- EXERCISE OBJECTIVE
Every entry, start to finish, should be printed verbatim without pictures.

- DATA SUPPLIED
§
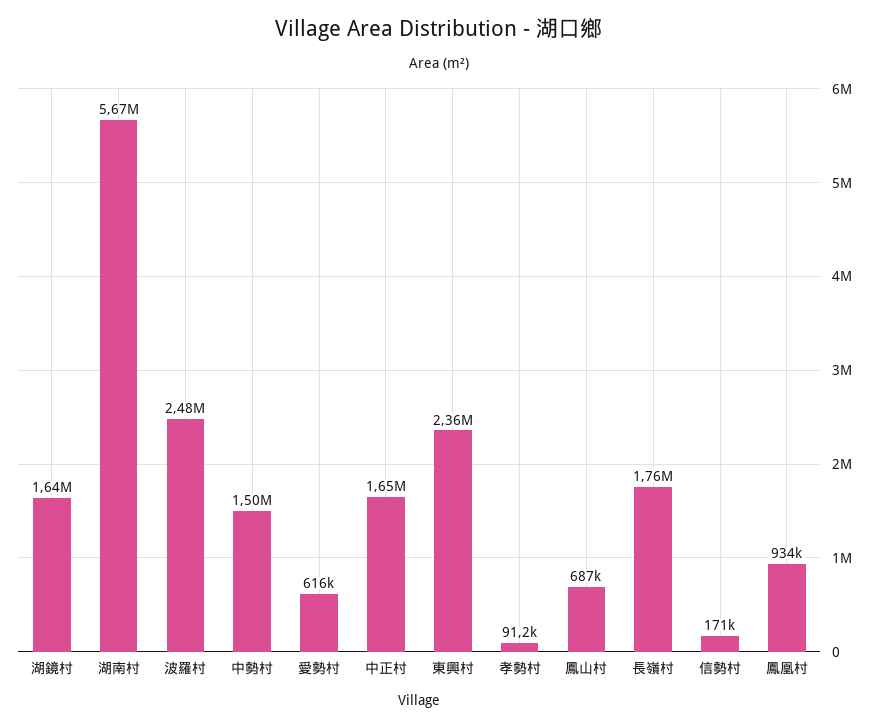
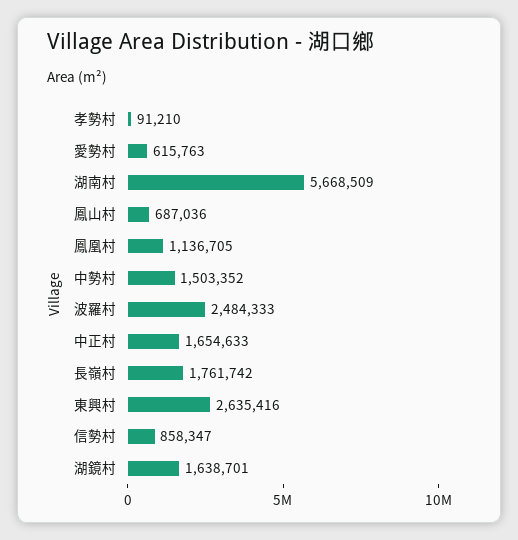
  {
    "湖鏡村": 1638701,
    "湖南村": 5668509,
    "波羅村": 2484333,
    "中勢村": 1503352,
    "愛勢村": 615763,
    "中正村": 1654633,
-   "東興村": 2360000,
+   "東興村": 2635416,
    "孝勢村": 91210,
    "鳳山村": 687036,
    "長嶺村": 1761742,
-   "信勢村": 171000,
+   "信勢村": 858347,
-   "鳳凰村": 934000
+   "鳳凰村": 1136705
  }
§
- SOLVED EXERCISE
  {
    "湖鏡村": 1638701,
    "湖南村": 5668509,
    "波羅村": 2484333,
    "中勢村": 1503352,
    "愛勢村": 615763,
    "中正村": 1654633,
-   "東興村": 2360000,
+   "東興村": 2635416,
    "孝勢村": 91210,
    "鳳山村": 687036,
    "長嶺村": 1761742,
-   "信勢村": 171000,
+   "信勢村": 858347,
-   "鳳凰村": 934000
+   "鳳凰村": 1136705
  }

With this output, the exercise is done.